Pernah satu waktu saat
lagi asik main medsos, saya melihat salah satu potongan video yang lewat di
beranda media sosial saya dan membahas tentang kisah seporsi sate yang dibagi
untuk satu keluarga kecil. Satu orang kebagian dua sampai tiga tusuk. Setelah terbagi,
momen perebutan saus kacangnya pun tak dilewati oleh kakak-beradik tersebut. Untuk
sebagian orang, mungkin hal ini sekilas terlihat sederhana, bahkan mungkin
menyedihkan. Tapi bagi mereka terutama saya yang pernah mengalaminya, itu
adalah potongan kecil dari cerita besar tentang sebuah cinta dan kebersamaan
yang dipelajari tanpa teori apa pun. Bahkan jika teori tentang kesederhanaan
dan kebersamaan yang melahirkan cinta tulus sering ditemukan di buku-buku yang
pernah kita baca, tanpa sadar, banyak keluarga yang berada di garis
kesederhanaan—terutama saat kita masih kecil—sudah lebih dulu mempraktikkannya.
Lewat momen-momen kecil yang hangat, yang sekarang tinggal jadi kenangan manis
di kepala.
Saya ingat betul waktu
kecil, ketika Bapak pulang membawa satu bungkus sate, rasanya seperti hari raya
kecil bagi kami sekeluarga. Kami duduk melingkar, saling menghitung tusuk
dengan cermat, memastikan semuanya kebagian adil. Tak ada yang merasa
kekurangan, karena kami tahu, bukan jumlah tusuknya yang penting, tapi momen
saat kami melahap tusuk demi tusuk sate tersebut dengan penuh kesederhanaan
yang telah diajarkan oleh orang tua sedari kecil.
Tidak semua orang tumbuh
dengan pengalaman ini, dan tidak semua keluarga menjalani hidup seperti ini.

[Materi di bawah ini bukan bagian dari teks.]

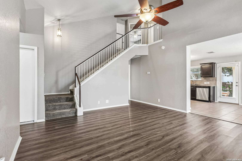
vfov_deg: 67.4
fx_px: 121
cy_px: 80
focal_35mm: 18
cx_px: 121
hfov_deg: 90.0
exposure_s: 1/20
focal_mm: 18
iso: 2500
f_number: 8
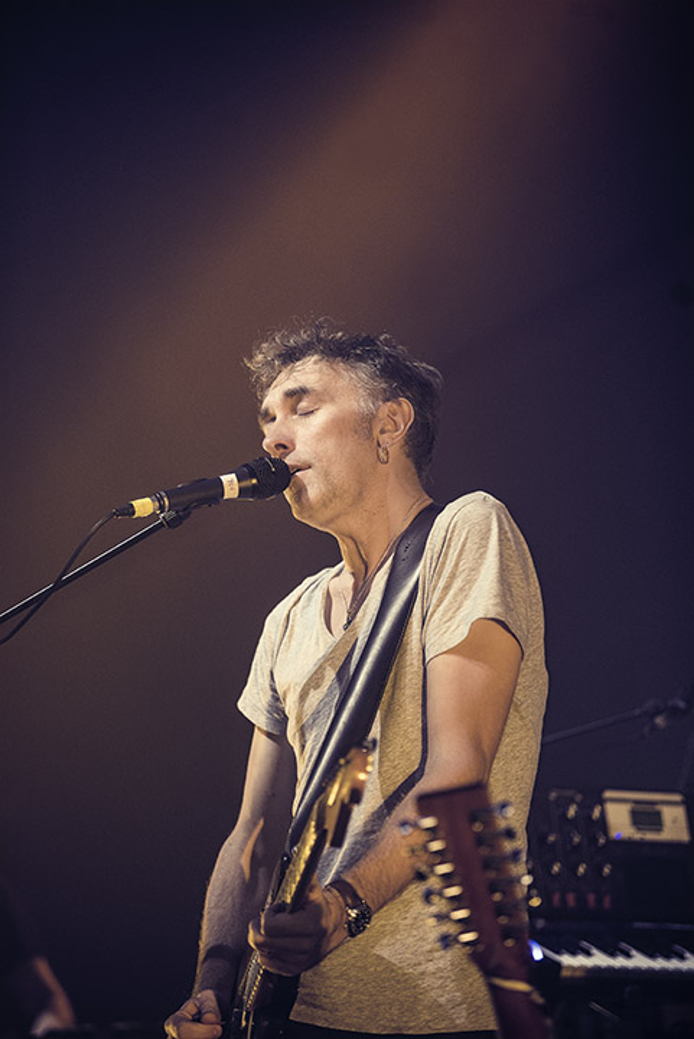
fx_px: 3898
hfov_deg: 10.2
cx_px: 347
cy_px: 520
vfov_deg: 15.2
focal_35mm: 135
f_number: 2.8
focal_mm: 135
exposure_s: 1/500
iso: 1600
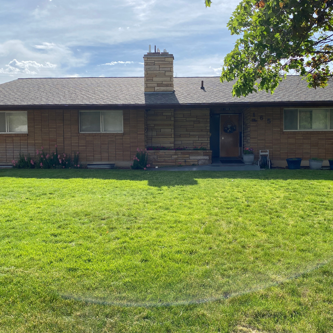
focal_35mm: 31
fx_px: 337
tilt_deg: -2.7
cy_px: 165
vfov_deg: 52.5
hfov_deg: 52.5
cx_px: 181
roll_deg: +0.0
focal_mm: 4.25
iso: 32
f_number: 1.8
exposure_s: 1/2463
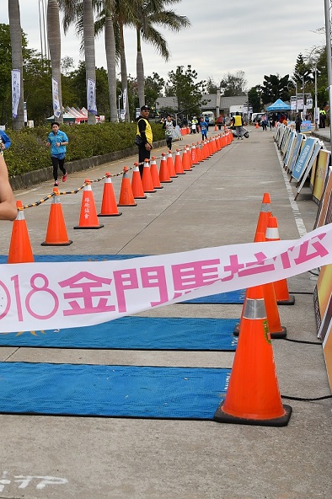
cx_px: -89
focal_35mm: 73
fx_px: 1011
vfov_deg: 27.6
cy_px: 193
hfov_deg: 17.6
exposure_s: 1/800
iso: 200
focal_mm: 24
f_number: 4
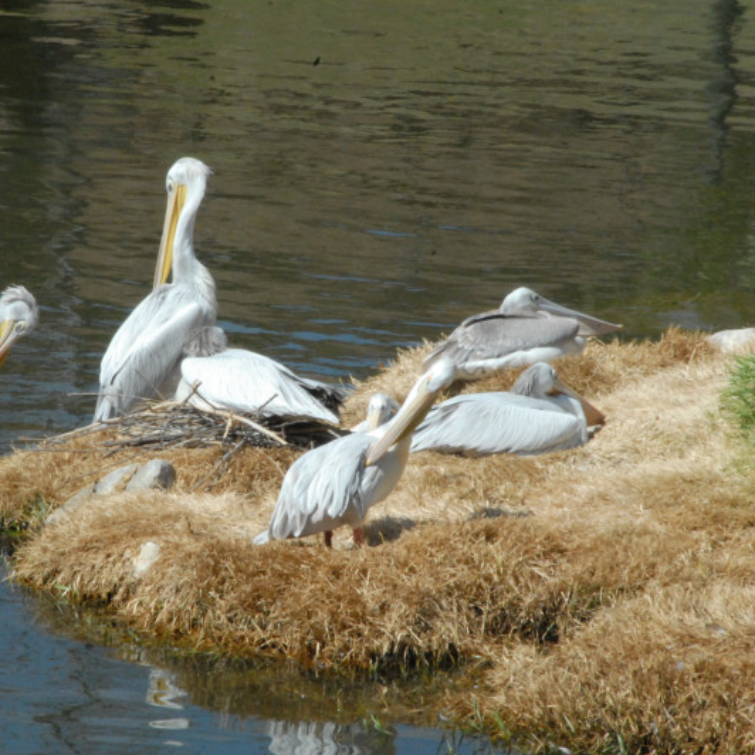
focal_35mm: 384
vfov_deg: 4.6
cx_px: 253
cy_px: 377
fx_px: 9476
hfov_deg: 4.6
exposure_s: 1/125
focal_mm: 200
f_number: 36
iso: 1100
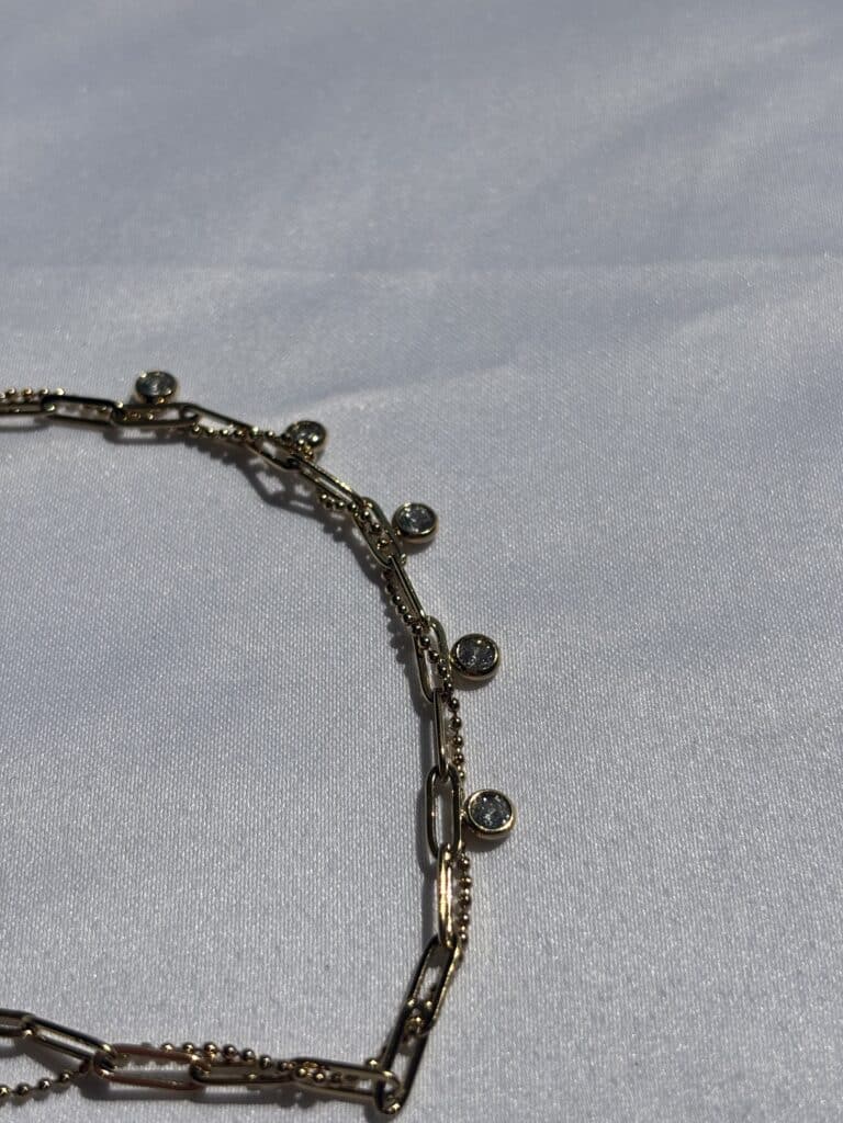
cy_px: 562
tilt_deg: -54.5
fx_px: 1688
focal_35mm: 52
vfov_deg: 36.8
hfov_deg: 28.0
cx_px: 422
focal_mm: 5.96
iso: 25
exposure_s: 1/12195
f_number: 1.6
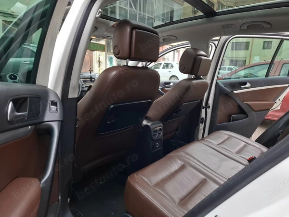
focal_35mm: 23
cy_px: 108
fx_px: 192
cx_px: 144
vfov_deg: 58.9
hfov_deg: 73.9
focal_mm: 5.54
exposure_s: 1/120
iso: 320
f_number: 1.8
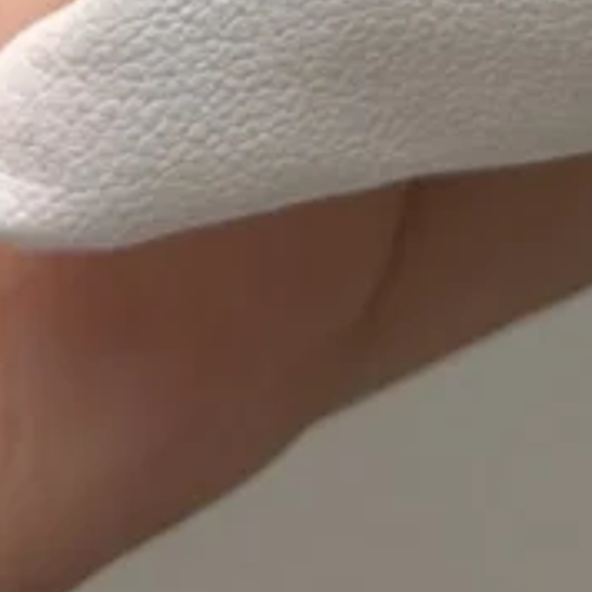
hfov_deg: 6.6
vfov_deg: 6.4
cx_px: 1270
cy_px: -963
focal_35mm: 255
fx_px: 4934
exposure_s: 1/490
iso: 64
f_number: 1.78
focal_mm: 6.76
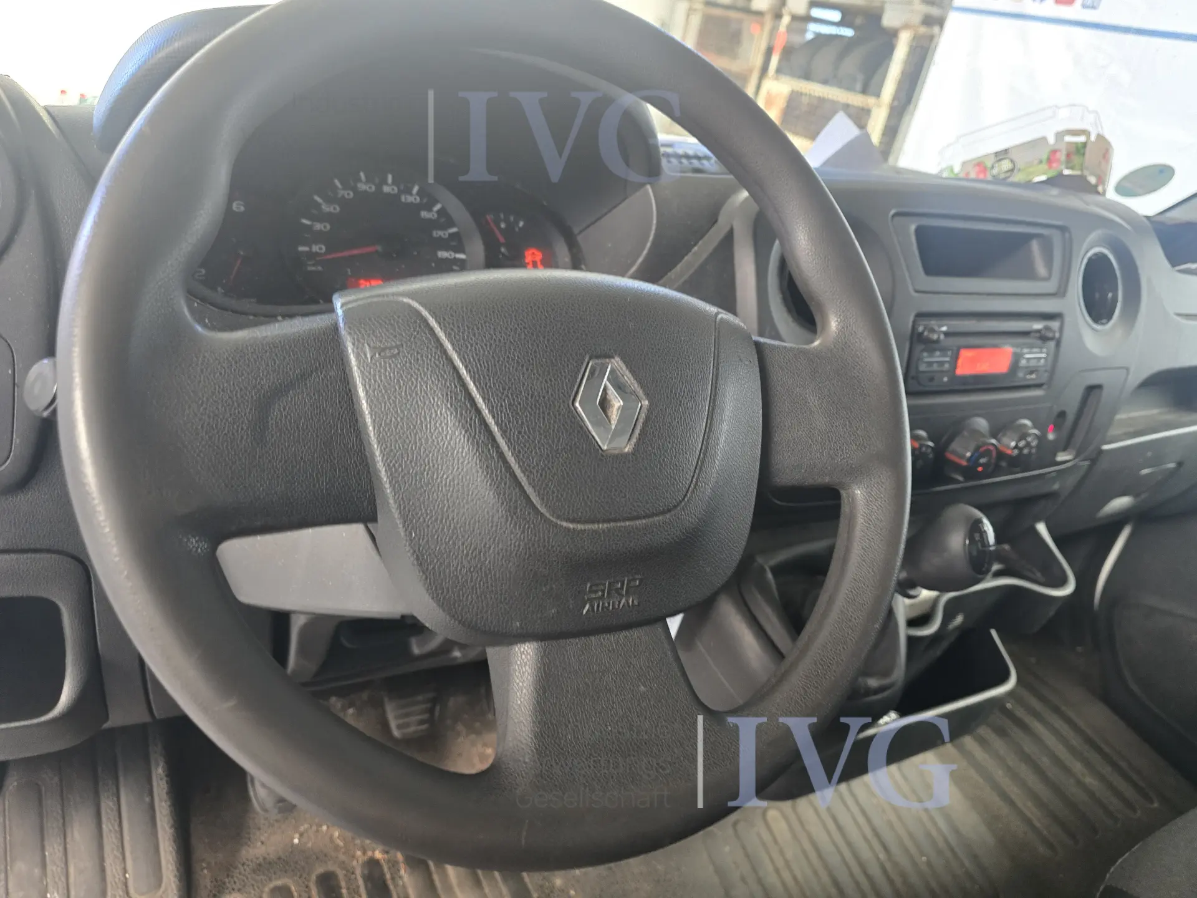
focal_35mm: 23
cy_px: 449
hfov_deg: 73.9
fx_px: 795
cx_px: 598
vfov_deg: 58.9
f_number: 1.7
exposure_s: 1/60
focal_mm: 6.3
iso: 640
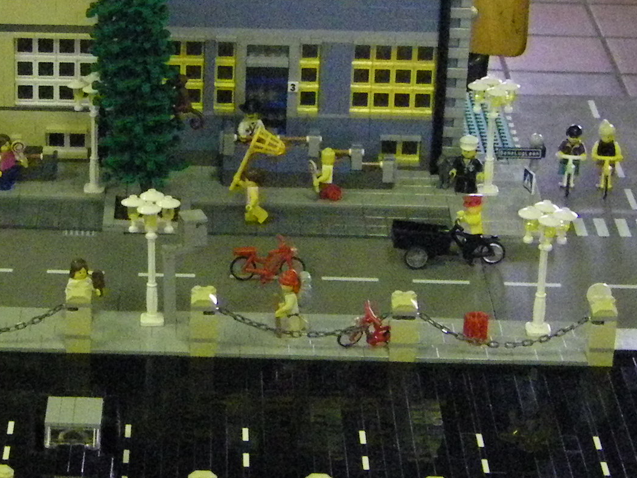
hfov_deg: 15.0
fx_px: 2392
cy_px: 112
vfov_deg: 11.4
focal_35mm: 130
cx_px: 79
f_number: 3.5
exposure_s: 1/20
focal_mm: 6.9
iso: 800
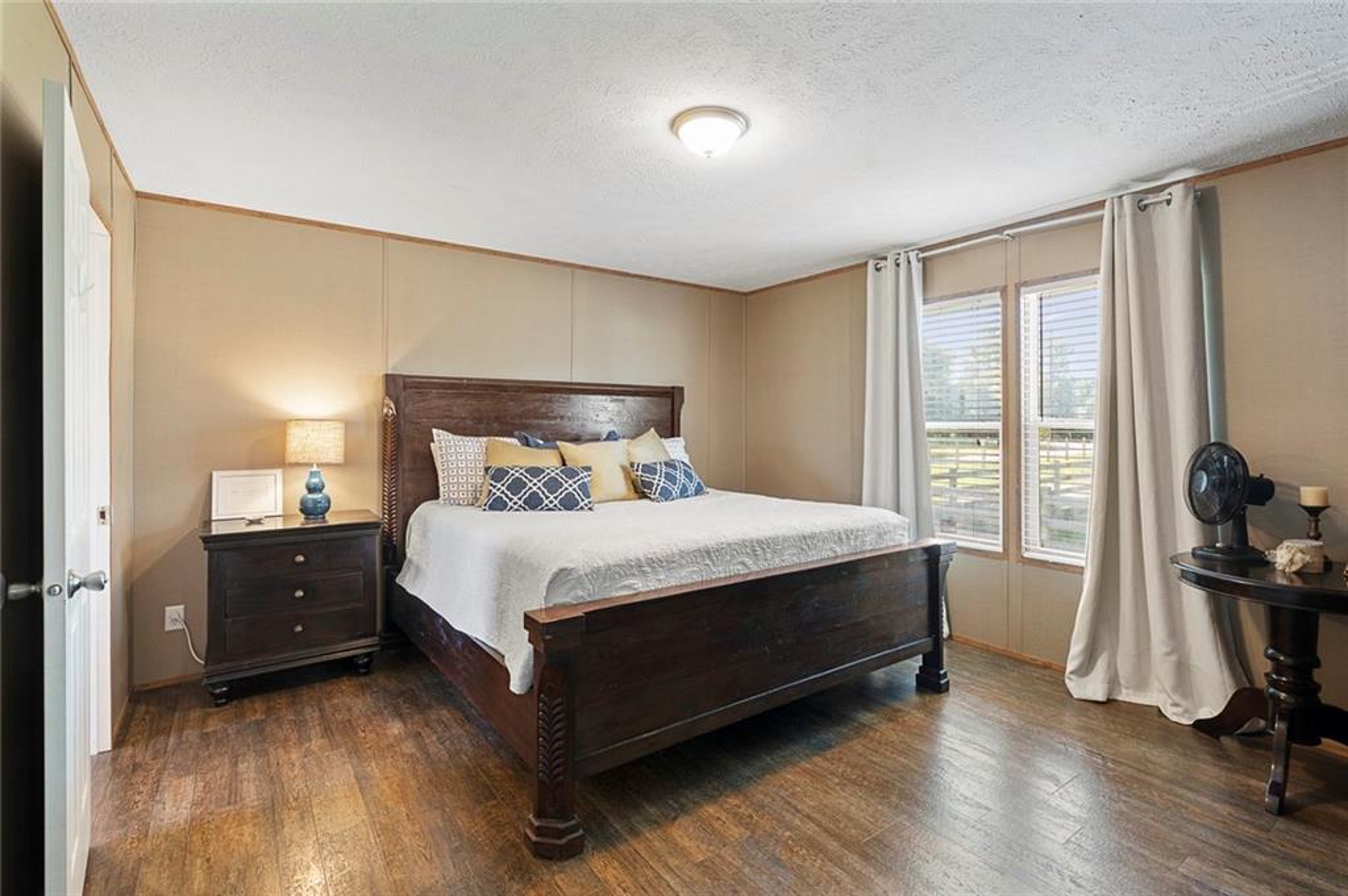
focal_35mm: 16
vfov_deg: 73.7
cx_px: 674
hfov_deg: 96.8
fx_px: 599
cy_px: 448
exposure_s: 1.5
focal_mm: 16
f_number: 8
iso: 800
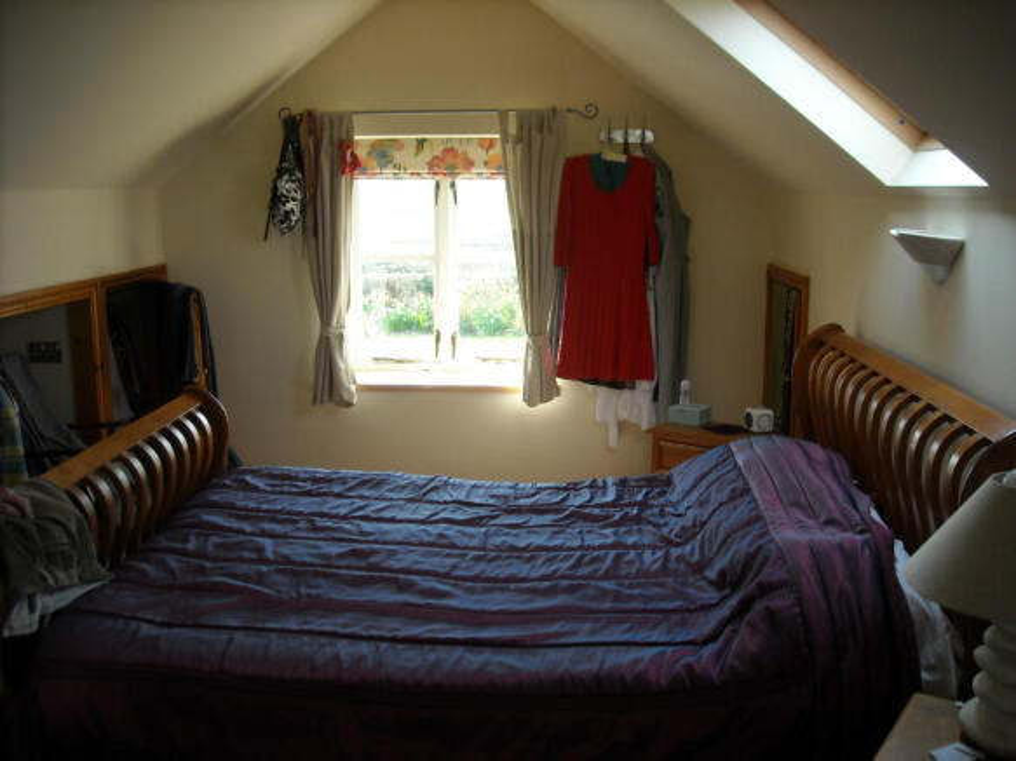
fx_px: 1027
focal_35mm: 35
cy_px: 380
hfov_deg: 52.6
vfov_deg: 40.7
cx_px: 508
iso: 64
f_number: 2.8
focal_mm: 5.7
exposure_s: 1/64
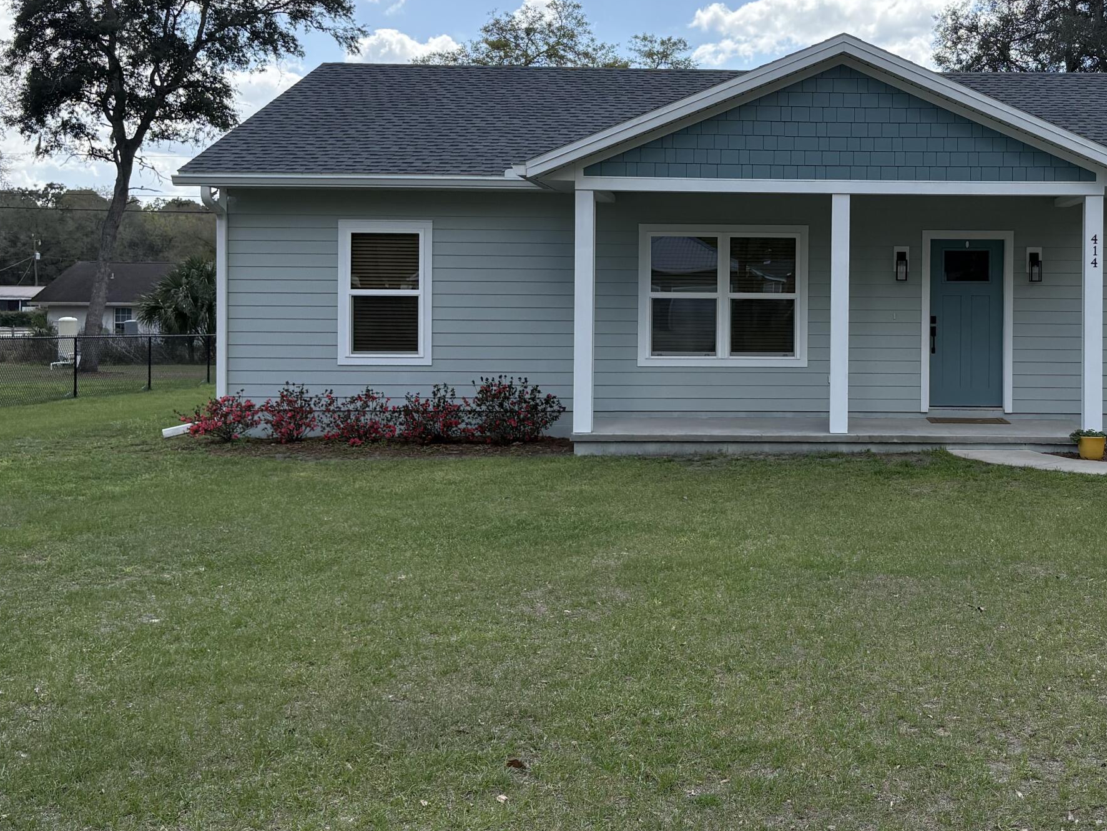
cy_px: 294
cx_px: 828
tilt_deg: +0.0
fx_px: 1407
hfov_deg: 41.7
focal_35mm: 44
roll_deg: +0.1
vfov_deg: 32.7
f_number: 1.6
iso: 64
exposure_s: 1/3623
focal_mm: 5.96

Tapi untuk sebagian dari kita, momen-momen kecil inilah yang tanpa sadar telah
mengajarkan arti hidup sederhana, saling berbagi, dan menumbuhkan makna
sesungguhnya dari mencintai tanpa syarat.
Kini, di usia dewasa
dengan penghasilan sendiri, membeli seratus tusuk sate bukan lagi hal yang
sulit untuk dilakukan—Tapi kekurangannya, momen manis seperti itu sudah tak
kita rasakan lagi. Tak ada lagi tangan-tangan kecil yang berebutan tusuk
terakhir, berebutan saus kacang, atau sebuah tawa yang renyah saat sate jatuh
dari piring.
Kita mungkin telah tumbuh,
punya lebih banyak rejeki, dan bisa lebih mewah dari hal itu. Tapi rasa bahagia
yang lahir dari momen-momen sederhana itu tak akan bisa tergantikan bahkan
dengan sejuta porsi sate sekalipun. Itulah mengapa saya selalu bersyukur tumbuh
di tengah keluarga yang mengajarkan bahwa cinta bukan tentang banyaknya yang kita
miliki, tapi bagaimana yang serba cukup itu bisa dibagi dan dinikmati secara bersama.
Karena pada akhirnya,
bukan seberapa banyak sate yang kita makan yang akan dikenang, tapi siapa yang
duduk bersama kita saat kita menikmatinya, siapa yang mengajarkan kita arti
cinta sesungguhnya di atas daun yang terisi seporsi sate, atau sebuah arti kesederhanaan
yang selalu kita kenang saat beranjak dewasa. Yang menjadi pelepas lelah saat
Dunia menuntut kita untuk lebih keras. Maka, momen sederhana itulah yang akan
mengajarkan kita, bahwa hidup jangan terlalu dipaksakan. Cukup dibuat sederhana
dan paham makna syukur yang sebenarnya.